(Stored data entries)
* * * *
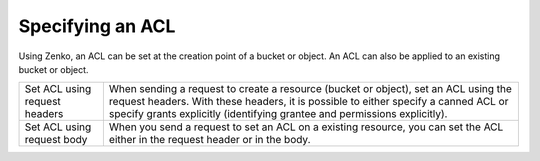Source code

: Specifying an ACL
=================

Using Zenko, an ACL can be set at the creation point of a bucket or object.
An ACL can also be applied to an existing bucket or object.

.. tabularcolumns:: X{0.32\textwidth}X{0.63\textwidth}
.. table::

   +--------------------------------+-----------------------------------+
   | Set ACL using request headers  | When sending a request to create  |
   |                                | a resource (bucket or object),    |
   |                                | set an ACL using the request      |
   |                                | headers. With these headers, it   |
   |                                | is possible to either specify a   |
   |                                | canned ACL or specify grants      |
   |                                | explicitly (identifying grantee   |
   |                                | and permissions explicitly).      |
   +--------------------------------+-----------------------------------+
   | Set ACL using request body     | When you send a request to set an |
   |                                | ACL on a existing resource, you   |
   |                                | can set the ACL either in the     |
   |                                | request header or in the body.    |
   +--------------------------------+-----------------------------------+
* * * *
--- EXERCISE ---
Set down a word-for-word copy of the records, dropping any picture.

--- OUTPUT FOR THIS EXERCISE ---
Source code

: Specifying an ACL
=================

Using Zenko, an ACL can be set at the creation point of a bucket or object.
An ACL can also be applied to an existing bucket or object.

.. tabularcolumns:: X{0.32\textwidth}X{0.63\textwidth}
.. table::

   +--------------------------------+-----------------------------------+
   | Set ACL using request headers  | When sending a request to create  |
   |                                | a resource (bucket or object),    |
   |                                | set an ACL using the request      |
   |                                | headers. With these headers, it   |
   |                                | is possible to either specify a   |
   |                                | canned ACL or specify grants      |
   |                                | explicitly (identifying grantee   |
   |                                | and permissions explicitly).      |
   +--------------------------------+-----------------------------------+
   | Set ACL using request body     | When you send a request to set an |
   |                                | ACL on a existing resource, you   |
   |                                | can set the ACL either in the     |
   |                                | request header or in the body.    |
   +--------------------------------+-----------------------------------+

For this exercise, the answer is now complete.